It'd be better to avoid the ifdef-in-C by providing a stub function in a
header file if !CONFIG_IOMMU. That's quite standard kernel practice and
might help avoid some other problems...

> #ifdef CONFIG_PCI
> /* Many VIA bridges seem to corrupt data for DAC. Disable it here */
>
> diff --git a/arch/x86_64/kernel/reboot.c b/arch/x86_64/kernel/reboot.c
> index 7503068..e6e65c2 100644
> --- a/arch/x86_64/kernel/reboot.c
> +++ b/arch/x86_64/kernel/reboot.c
> @@ -16,6 +16,7 @@
> #include <asm/pgtable.h>
> #include <asm/tlbflush.h>
> #include <asm/apic.h>
> +#include <asm/proto.h>
>
> /*
> * Power off function, if any
> @@ -81,6 +82,7 @@ static inline void kb_wait(void)
> void machine_shutdown(void)
> {
> unsigned long flags;
> +
> /* Stop the cpus and apics */
> #ifdef CONFIG_SMP
> int reboot_cpu_id;
> @@ -111,6 +113,8 @@ void machine_shutdown(void)
> disable_IO_APIC();
>
> local_irq_restore(flags);
> +
> + pci_iommu_shutdown();
> }

And does the kernel work OK if CONFIG_PCI=n?
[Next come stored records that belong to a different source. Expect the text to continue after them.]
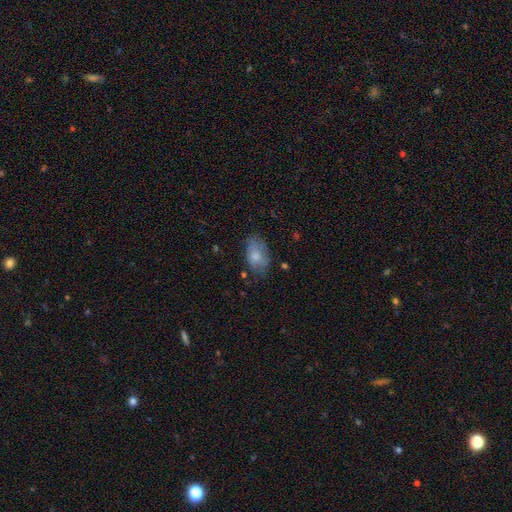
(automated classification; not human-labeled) A smooth galaxy with no disk features (76%) that is in between round and cigar-shaped (91%). Merging: none (60%).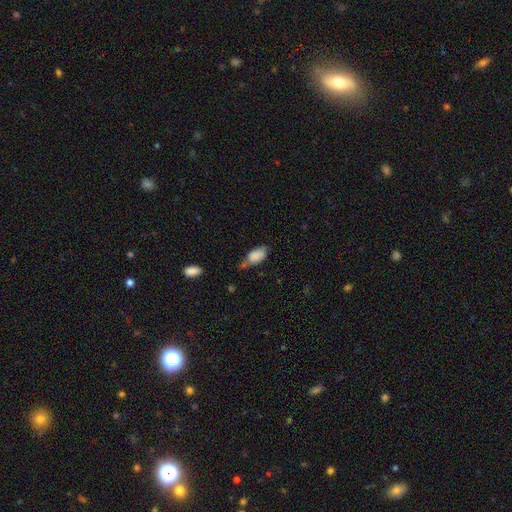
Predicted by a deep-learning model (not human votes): smooth-or-featured: smooth: 83% | featured or disk: 10% | star or artifact: 8%
  how-rounded: in between: 90% | cigar-shaped: 6% | round: 4%
  merging: minor disturbance: 38% | none: 37% | major disturbance: 13% | merger: 12%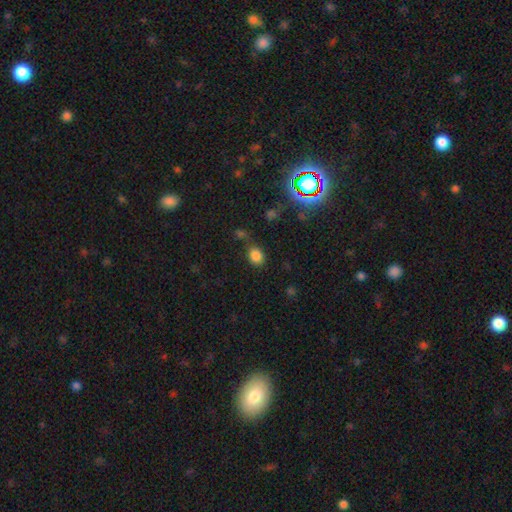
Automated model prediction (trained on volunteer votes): Q: Smooth or featured?
A: smooth (80%); runner-up: star or artifact (15%)
Q: How rounded?
A: in between (52%); runner-up: round (47%)
Q: Merging?
A: none (69%); runner-up: minor disturbance (16%)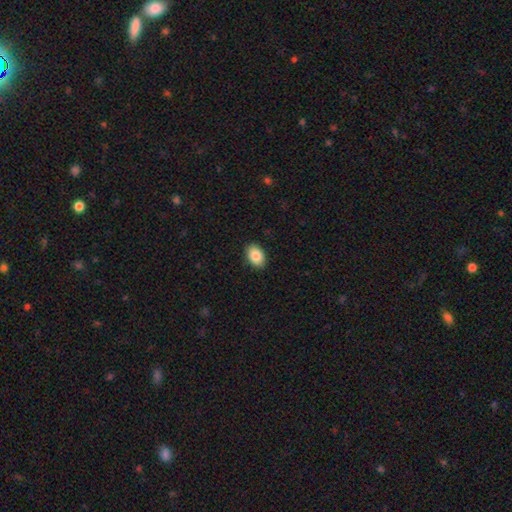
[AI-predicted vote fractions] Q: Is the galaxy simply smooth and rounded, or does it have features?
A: smooth — 86%.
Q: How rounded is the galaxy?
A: in between — 85%.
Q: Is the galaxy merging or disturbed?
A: none — 90%.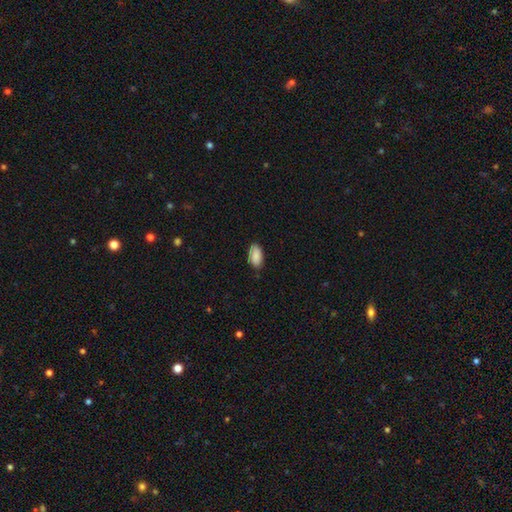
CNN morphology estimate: This appears to be a smooth galaxy with no disk features (89%) that is in between round and cigar-shaped (94%). Merging: none (82%).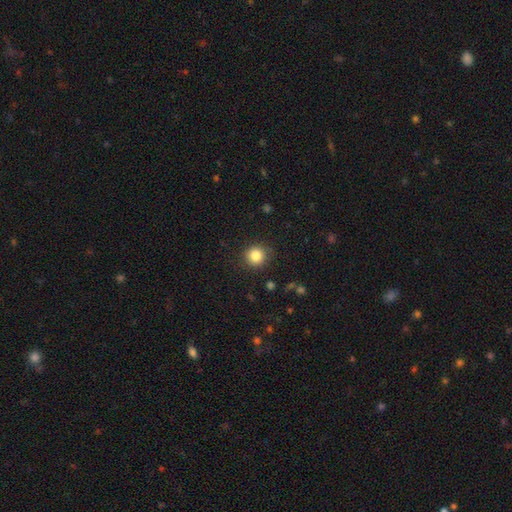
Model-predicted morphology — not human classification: Smooth or featured? Predicted: smooth (p=0.84). How rounded? Predicted: round (p=0.93). Merging? Predicted: none (p=0.88).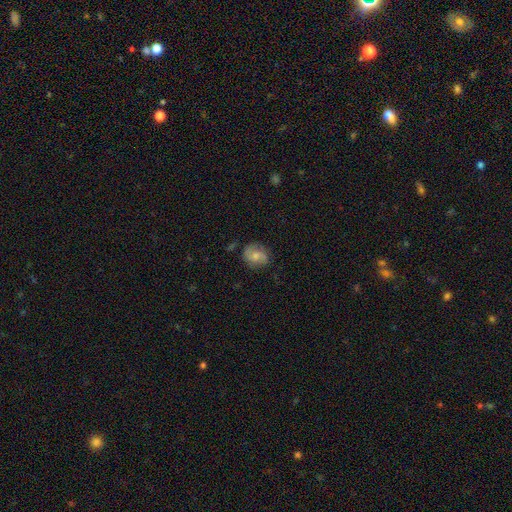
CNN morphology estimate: Smooth or featured: smooth — 47% (featured or disk — 44%)
Merging: none — 72% (minor disturbance — 20%)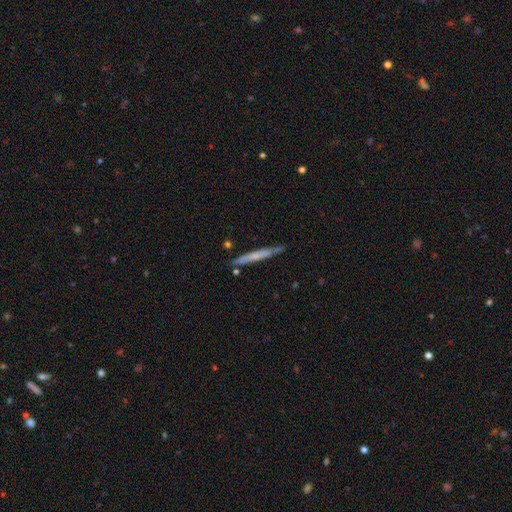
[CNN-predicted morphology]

I think so from inspection,
by luck.

> void machine_emergency_restart(void)
> diff --git a/include/asm-x86_64/proto.h b/include/asm-x86_64/proto.h
> index 85255db..fb9f73e 100644
> --- a/include/asm-x86_64/proto.h
> +++ b/include/asm-x86_64/proto.h
> @@ -85,11 +85,13 @@ extern int exception_trace;
> extern unsigned cpu_khz;
> extern unsigned tsc_khz;
>
> +extern void pci_iommu_shutdown(void);

This is the only pci-related function which is declared in proto.h. I
suspect you chose the wrong header file for this declaration.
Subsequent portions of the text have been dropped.